→ **Consignes de l'exercice**
A) Relevez tous les pays nommés dans la phrase du passage sur la sécurité européenne qui commence par « La Chine, l’Inde ».
B) Reprenez le passage sur la sécurité européenne et poursuivez-le après sa dernière phrase, s'il vous plaît.

Le processus engagé dans le cadre de l'OSCE offre à cet égard un cadre stratégique de référence car il est régi par des principes et des objectifs mieux à même d'embrasser une conception globale et indivisible de la sécurité (cf. notamment à cet égard La boîte à outils de l’OSCE offre la possibilité d’innover, par Marc Perrin de Brichambaut) ainsi que Consensus des 27 - au COPS - sur un débat sur la sécurité européenne à l'OSCE ; NB : Ce qui ne signifie pas pour autant que l'OSCE soit appelée à devenir le cadre institutionnel support de la politique de sécurité de l'Union.) Sans oublier toutefois d'y intégrer, sinon dans la lettre, tout au moins dans l'esprit et la méthode, les éléments d'analyse proposés par le Global Risk Network ainsi que ceux proposés dans deux articles de ce blog intitulés Essai de caractérisation conceptuelle et fonctionnelle de tout système de sécurité - nouvelle édition - et Mettre la sécurité au service du développement en la repensant de manière systémique (nouvelle édition).
Ainsi l’administration Obama trouverait en cette Union européenne qui ne se résoudrait pas - enfin ! - à n’être qu’une " puissance normative molle " le partenaire – pour le coup, « stratégique » - qui lui est indispensable à la fois pour réussir les réformes doctrinales internes sans lesquelles sa voix, son statut, sa crédibilité, son efficacité sur la scène internationale connaîtront des soubresauts dont nul ne pourra se satisfaire, et pour accompagner à sa place le mouvement de réforme du système de régulation internationale.
La Russie y trouverait alors une motivation supplémentaire pour s’engager plus avant dans ses réformes doctrinales et structurelles dans le sens - et dans l’esprit – de ce qu’esquisse l’initiative du président Medvedev à l’égard de la sécurité européenne.
La Chine, l’Inde, le Brésil, le Japon, l’Iran, la Turquie, Israël, etc. pourraient dès lors entreprendre des réformes de doctrines et de structures (en remettant les stratèges militaires à leur juste place dans l’élaboration de leur propre stratégie de sécurité) qu’exige la modification en profondeur de la nature et de la portée des risques et des menaces stratégiques qui ne peuvent trouver de réponses efficaces dans leurs seules politiques de souveraineté.
L'Afrique, et notamment l'Union africaine, y trouverait une preuve supplémentaire de la sincérité de l'Union lorsqu'elle affirme vouloir mettre en oeuvre une nouvelle approche à son égard (cf. l'étude de Charles Goerens publié sous l'intitulé Sécurité et développement de l’Afrique : une nouvelle approche pour l’UE).
Pensée et organisée alors pour agir en Union « stratège », l’Union européenne n’éprouvera pas les mêmes difficultés que celles qu’elle connaît aujourd’hui pour élaborer, articuler, promouvoir et négocier son « offre européenne » au sein des processus internationaux et multilatéraux qui oeuvrent à la construction des réponses globales à l'exigence de paix, de sécurité, de stabilité, de prospérité et de développement.

→ **Lignes**
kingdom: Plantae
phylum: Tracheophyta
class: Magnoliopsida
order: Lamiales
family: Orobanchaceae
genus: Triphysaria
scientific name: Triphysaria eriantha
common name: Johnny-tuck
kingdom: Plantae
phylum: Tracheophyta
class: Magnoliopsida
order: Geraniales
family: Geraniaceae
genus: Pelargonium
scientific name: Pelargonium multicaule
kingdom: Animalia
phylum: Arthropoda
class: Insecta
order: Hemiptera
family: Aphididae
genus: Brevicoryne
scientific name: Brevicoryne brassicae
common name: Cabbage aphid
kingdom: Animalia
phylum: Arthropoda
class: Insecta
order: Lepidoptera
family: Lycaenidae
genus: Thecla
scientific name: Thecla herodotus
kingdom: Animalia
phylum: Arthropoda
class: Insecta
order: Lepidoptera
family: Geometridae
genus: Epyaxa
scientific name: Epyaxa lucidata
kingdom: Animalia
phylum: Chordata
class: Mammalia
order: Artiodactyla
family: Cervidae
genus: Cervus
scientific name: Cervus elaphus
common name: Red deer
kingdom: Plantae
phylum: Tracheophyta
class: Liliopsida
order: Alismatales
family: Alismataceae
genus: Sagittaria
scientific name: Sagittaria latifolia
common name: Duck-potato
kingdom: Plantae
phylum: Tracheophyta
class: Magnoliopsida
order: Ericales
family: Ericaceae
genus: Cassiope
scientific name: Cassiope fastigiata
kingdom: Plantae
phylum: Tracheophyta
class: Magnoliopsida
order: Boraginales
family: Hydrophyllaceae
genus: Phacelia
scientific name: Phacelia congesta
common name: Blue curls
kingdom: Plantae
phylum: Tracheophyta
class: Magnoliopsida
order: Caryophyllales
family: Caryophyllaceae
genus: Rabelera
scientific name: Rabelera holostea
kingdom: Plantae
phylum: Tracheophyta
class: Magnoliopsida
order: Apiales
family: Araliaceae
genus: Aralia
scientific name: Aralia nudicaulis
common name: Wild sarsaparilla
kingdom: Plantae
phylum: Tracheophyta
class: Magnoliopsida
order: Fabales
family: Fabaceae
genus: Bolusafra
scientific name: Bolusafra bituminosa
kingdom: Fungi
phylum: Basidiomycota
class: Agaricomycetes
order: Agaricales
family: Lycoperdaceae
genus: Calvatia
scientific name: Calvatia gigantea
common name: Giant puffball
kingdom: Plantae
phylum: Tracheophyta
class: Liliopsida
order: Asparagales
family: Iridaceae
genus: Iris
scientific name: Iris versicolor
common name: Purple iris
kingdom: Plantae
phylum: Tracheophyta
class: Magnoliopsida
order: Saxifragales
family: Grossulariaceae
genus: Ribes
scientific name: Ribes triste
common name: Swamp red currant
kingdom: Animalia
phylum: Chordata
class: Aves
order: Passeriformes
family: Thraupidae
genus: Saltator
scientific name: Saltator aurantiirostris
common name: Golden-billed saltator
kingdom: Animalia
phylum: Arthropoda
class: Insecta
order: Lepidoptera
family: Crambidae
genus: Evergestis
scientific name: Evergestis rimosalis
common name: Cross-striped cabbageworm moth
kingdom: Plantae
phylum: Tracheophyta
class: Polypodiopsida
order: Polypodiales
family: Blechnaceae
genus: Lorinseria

→ **Réponses par consigne**
A) La Chine, l’Inde, le Brésil, le Japon, l’Iran, la Turquie, Israël

B)
Autres atouts attendus
En consacrant dans une stratégie de sécurité profondément revisitée une place prépondérante à sa propre vision des risques et menaces globaux autant qu’à sa doctrine pour agir en acteur global au service de cette vision, l’Union européenne lèverait en responsabilité les ambiguïtés « non spontanément constructives » quant à ses intentions et/ou ambitions en matière de sécurité et de défense (au sens de la politique de sécurité et de défense commune).
Elle pourrait dès lors donner un mandat précis à son service d'action extérieure (UE : un service européen d'action extérieure au service de quelles stratégies et de quelles politiques ?) comme aux différentes formations du Conseil ainsi qu'aux directions générales de la Commission et ainsi leur permettre d'agir en connaissance de cause sans sacrifier tel ou tel aspect important de la stratégie de sécurité.
Elle pourrait entreprendre l’établissement de la coopération permanente structurée – CSP - sans être suspectée de vouloir devenir ni un rival, ni un fardeau, ni une menace pour ses principaux partenaires stratégiques ; une CSP qui lui est absolument indispensable pour permettre à ses Etats membres, et notamment à ceux qui sont également membres de l’OTAN, d’entreprendre les réformes de structures et de doctrines, y compris par la voie de la spécialisation et de la mutualisation, qui sont nécessaires à la fois à l’offre globale de l’UE et à l’offre collective de l’OTAN en matière « de sécurité et de défense ».
Ce recentrage sur l’essentiel de la stratégie de sécurité de l’Union permettrait également de repositionner les ambitions de l’Union à l’égard du mandat assigné à l’OSCE en matière de sécurité tout en consolidant sa posture au sein du processus de Corfou.
Mais comment parviendra-t-on à faire bouger les lignes au sein de l’Union alors que le registre de la sécurité semble « confisqué » par des acteurs dont on peut craindre qu'ils n’entendront pas, pour de bonnes ou de moins bonnes raisons, se faire déposséder de leur pouvoir de contrôle en pareille matière ?
La réponse réside naturellement dans l’affirmation d’une forte volonté politique au plus haut niveau de l'Union et des Etats membres.
Elle réside également dans un bon usage de la nouvelle logique politique et institutionnelle du Traité de Lisbonne. Car, malgré la complexité et les ambiguïtés de ses dispositions, le Traité de Lisbonne offre incontestablement à ses Etats membres comme à ses institutions les innovations nécessaires quand bien même il ne fait aucunement référence à la stratégie européenne de sécurité ; ce qui ne manque pas d’intriguer !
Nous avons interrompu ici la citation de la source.